▶ **WORK TO BE COMPLETED**
Turn the material, from the line containing "left knee: (687, 991, -29)" through the end of the material (both ends included), into a JSON list of strings, one string per line, with blank lines omitted. Leave the pictures out of your answer.

*** PROVIDED INFORMATION ***

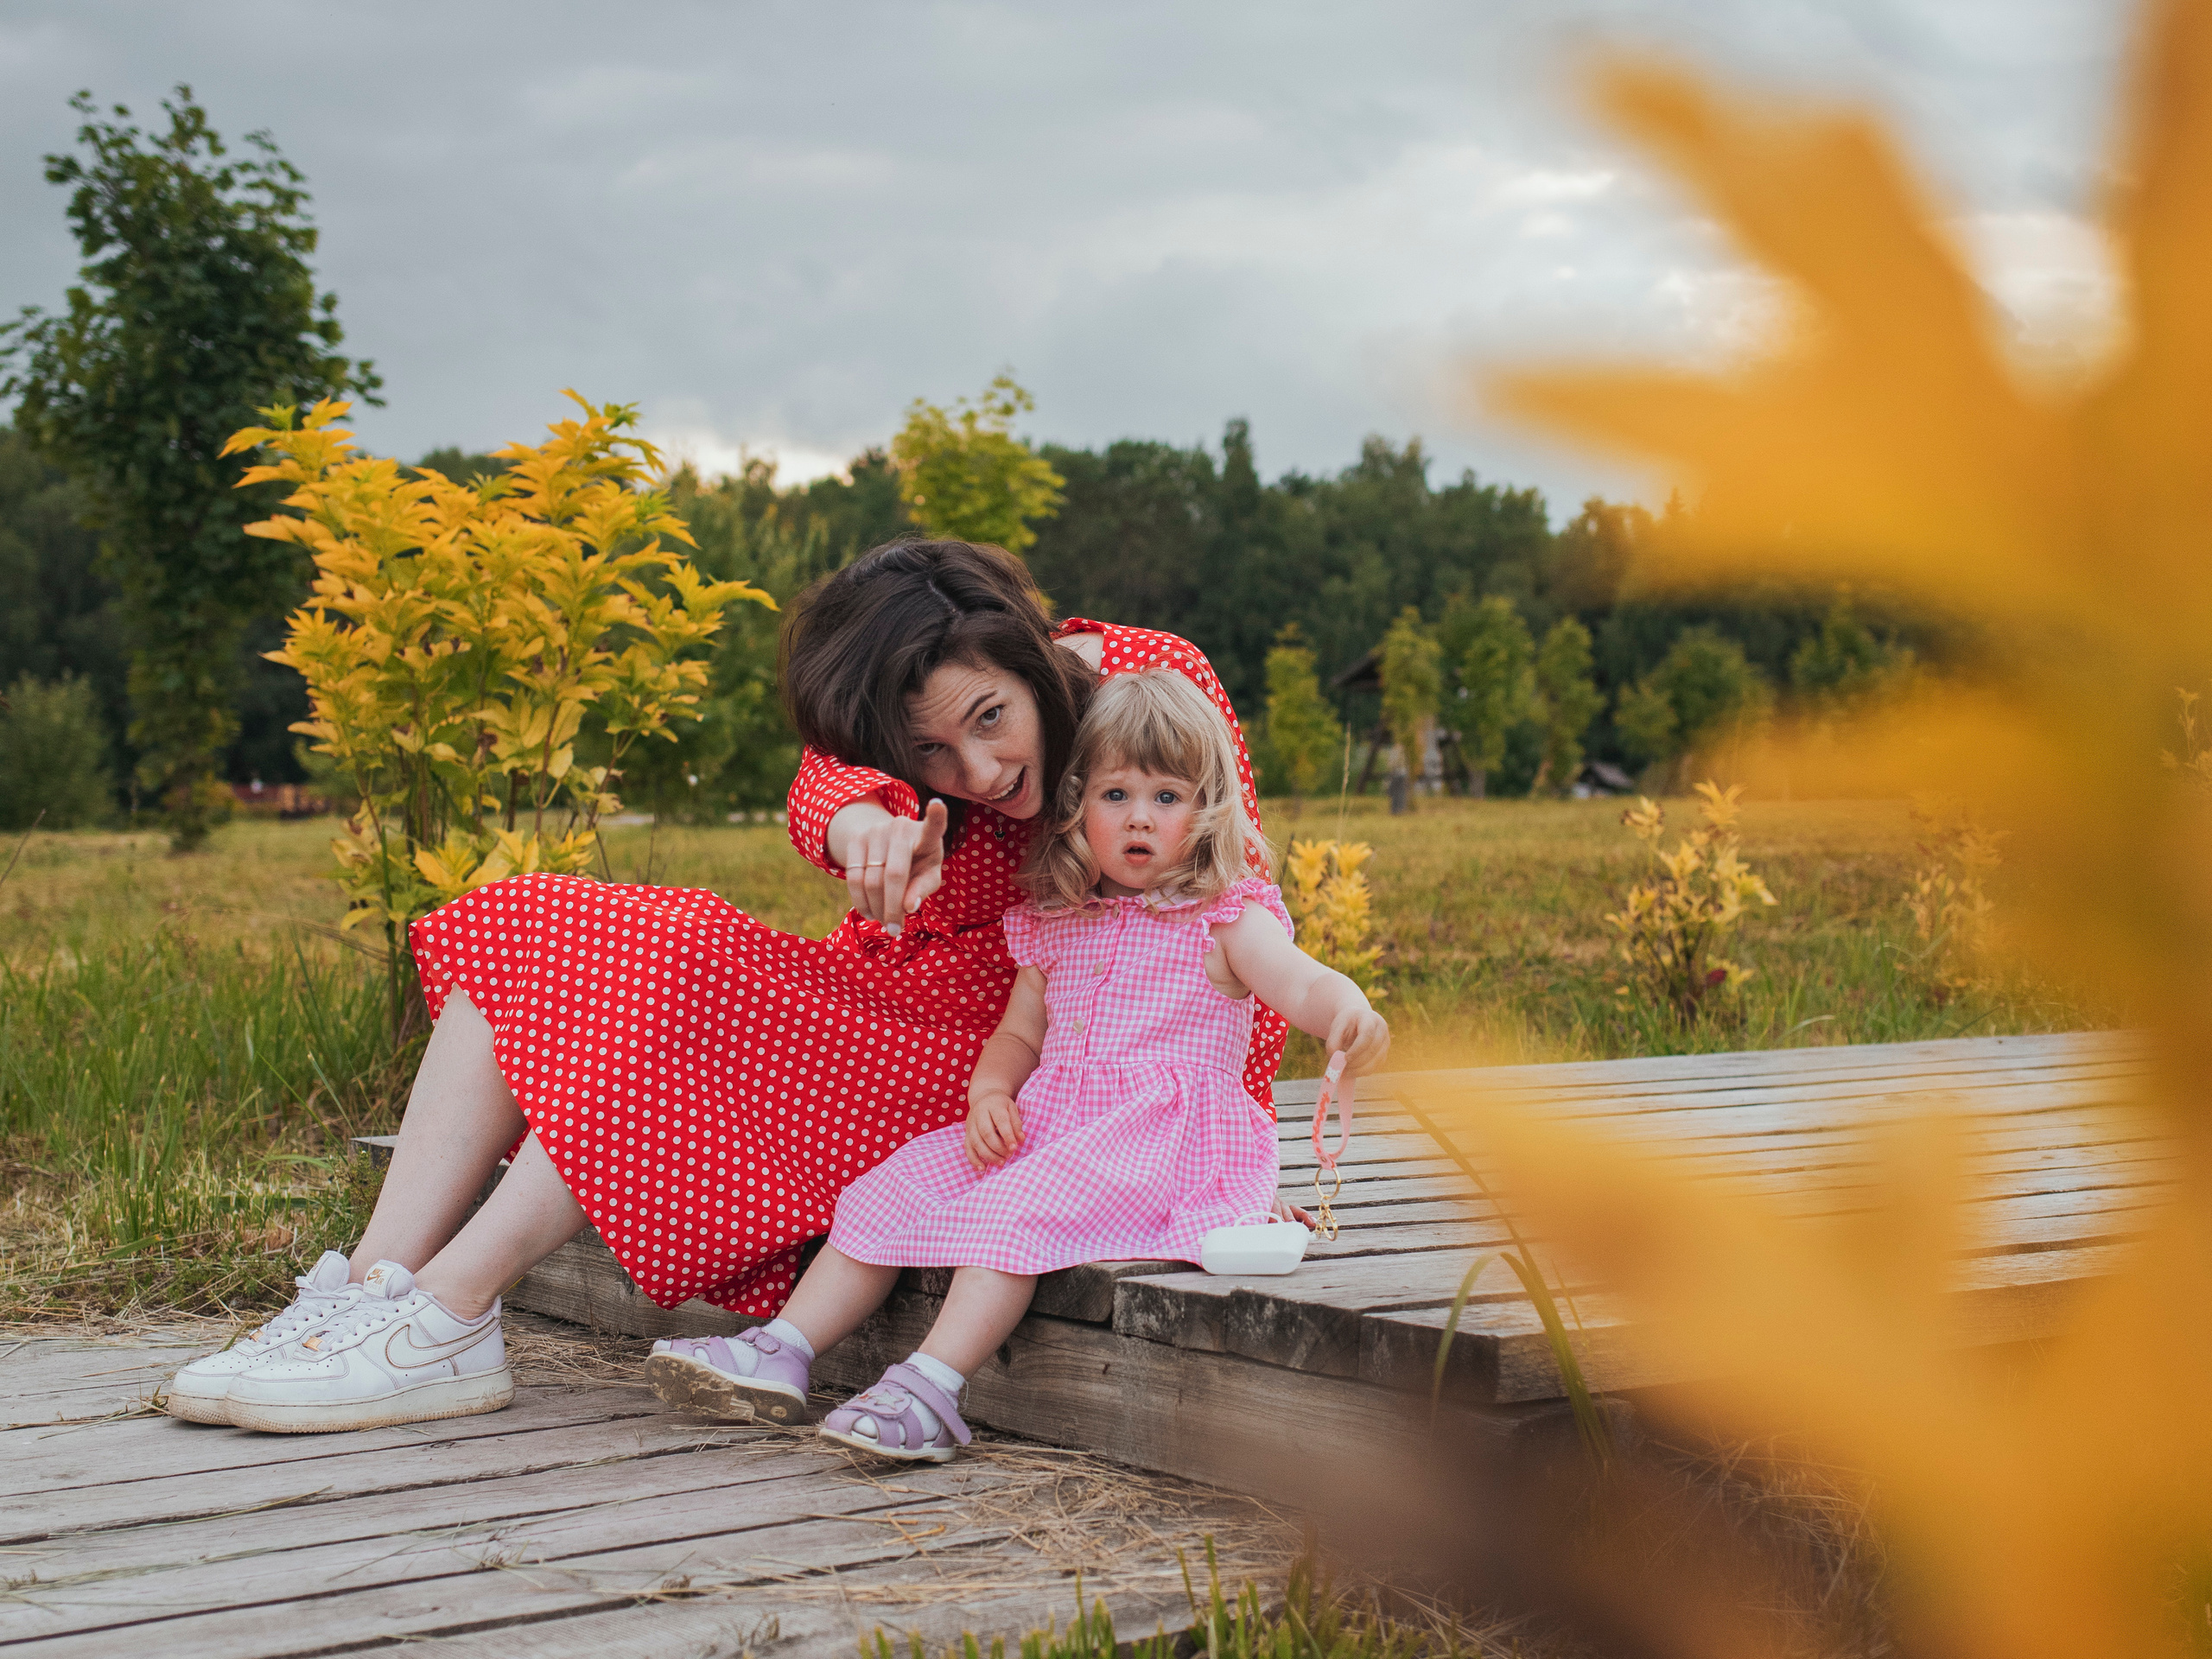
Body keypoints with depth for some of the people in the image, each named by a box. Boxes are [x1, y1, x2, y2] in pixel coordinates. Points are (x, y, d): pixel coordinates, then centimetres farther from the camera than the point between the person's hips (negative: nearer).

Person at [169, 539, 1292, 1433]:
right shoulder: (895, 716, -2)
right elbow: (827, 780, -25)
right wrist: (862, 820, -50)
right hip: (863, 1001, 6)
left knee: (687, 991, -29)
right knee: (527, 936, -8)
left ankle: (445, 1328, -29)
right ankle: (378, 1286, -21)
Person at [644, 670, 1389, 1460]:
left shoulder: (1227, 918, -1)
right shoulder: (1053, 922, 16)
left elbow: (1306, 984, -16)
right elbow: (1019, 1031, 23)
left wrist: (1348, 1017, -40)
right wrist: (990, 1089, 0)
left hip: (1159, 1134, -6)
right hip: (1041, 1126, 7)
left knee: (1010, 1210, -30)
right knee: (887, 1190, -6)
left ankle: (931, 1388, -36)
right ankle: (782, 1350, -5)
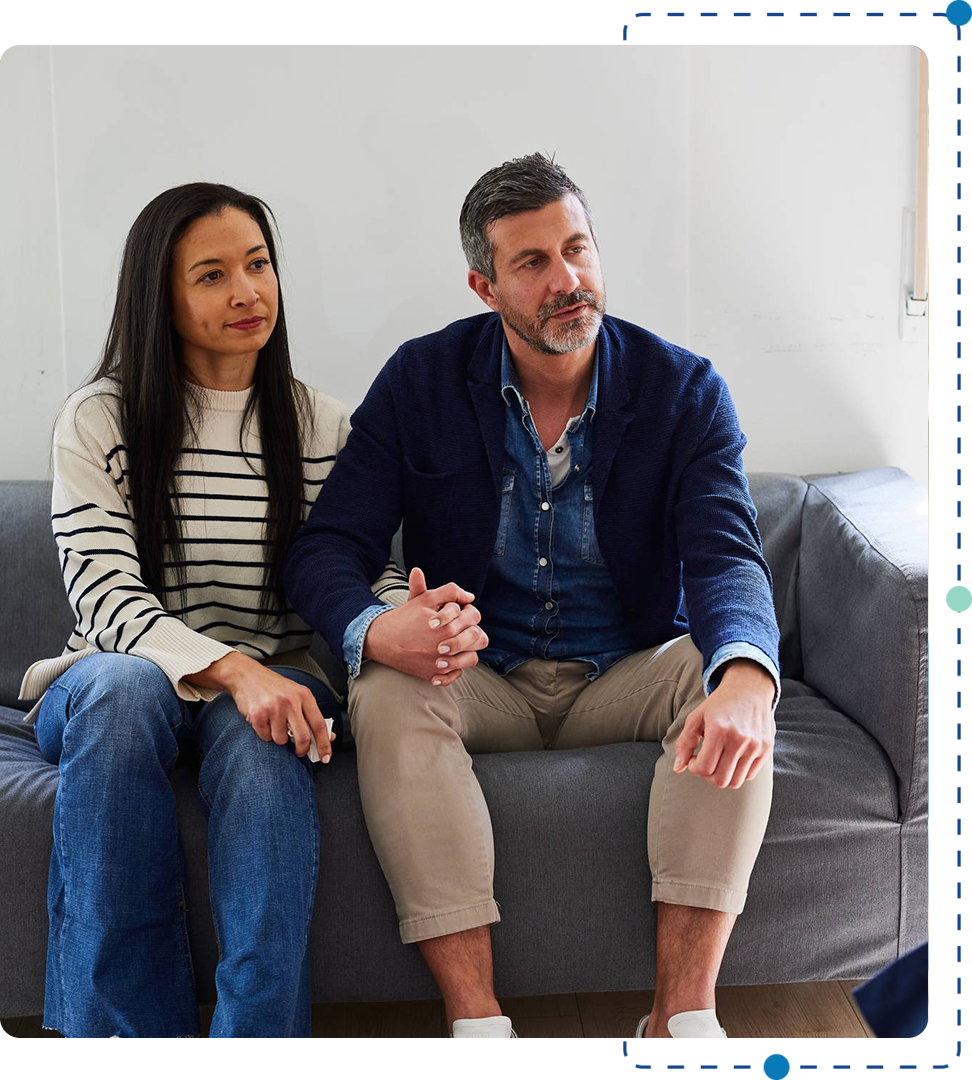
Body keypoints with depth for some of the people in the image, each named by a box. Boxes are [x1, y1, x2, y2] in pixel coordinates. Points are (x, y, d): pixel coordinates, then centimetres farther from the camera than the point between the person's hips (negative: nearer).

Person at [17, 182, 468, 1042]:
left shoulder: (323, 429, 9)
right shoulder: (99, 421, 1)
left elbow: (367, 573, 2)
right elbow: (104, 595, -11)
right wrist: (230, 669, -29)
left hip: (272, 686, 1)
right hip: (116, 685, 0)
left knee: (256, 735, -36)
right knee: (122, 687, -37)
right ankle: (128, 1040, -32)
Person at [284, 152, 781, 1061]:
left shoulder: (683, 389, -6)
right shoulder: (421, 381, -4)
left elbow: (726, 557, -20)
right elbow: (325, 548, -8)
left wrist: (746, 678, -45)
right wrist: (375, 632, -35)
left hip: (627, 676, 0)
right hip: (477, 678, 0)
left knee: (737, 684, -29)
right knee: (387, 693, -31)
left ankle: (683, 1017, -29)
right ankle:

***

▶ **RESPONSE BELOW**
[
  "left knee: (687, 991, -29)",
  "right knee: (527, 936, -8)",
  "left ankle: (445, 1328, -29)",
  "right ankle: (378, 1286, -21)",
  "Person at [644, 670, 1389, 1460]:",
  "left shoulder: (1227, 918, -1)",
  "right shoulder: (1053, 922, 16)",
  "left elbow: (1306, 984, -16)",
  "right elbow: (1019, 1031, 23)",
  "left wrist: (1348, 1017, -40)",
  "right wrist: (990, 1089, 0)",
  "left hip: (1159, 1134, -6)",
  "right hip: (1041, 1126, 7)",
  "left knee: (1010, 1210, -30)",
  "right knee: (887, 1190, -6)",
  "left ankle: (931, 1388, -36)",
  "right ankle: (782, 1350, -5)",
  "Body keypoints with depth for some of the people in the image, each named by a box. Boxes are [x1, y1, x2, y2] in pixel coordinates. Points are (x, y, d): pixel coordinates, then centimetres farther from the camera than the point between the person's hips (negative: nearer).",
  "Person at [17, 182, 468, 1042]:",
  "left shoulder: (323, 429, 9)",
  "right shoulder: (99, 421, 1)",
  "left elbow: (367, 573, 2)",
  "right elbow: (104, 595, -11)",
  "right wrist: (230, 669, -29)",
  "left hip: (272, 686, 1)",
  "right hip: (116, 685, 0)",
  "left knee: (256, 735, -36)",
  "right knee: (122, 687, -37)",
  "right ankle: (128, 1040, -32)",
  "Person at [284, 152, 781, 1061]:",
  "left shoulder: (683, 389, -6)",
  "right shoulder: (421, 381, -4)",
  "left elbow: (726, 557, -20)",
  "right elbow: (325, 548, -8)",
  "left wrist: (746, 678, -45)",
  "right wrist: (375, 632, -35)",
  "left hip: (627, 676, 0)",
  "right hip: (477, 678, 0)",
  "left knee: (737, 684, -29)",
  "right knee: (387, 693, -31)",
  "left ankle: (683, 1017, -29)",
  "right ankle:"
]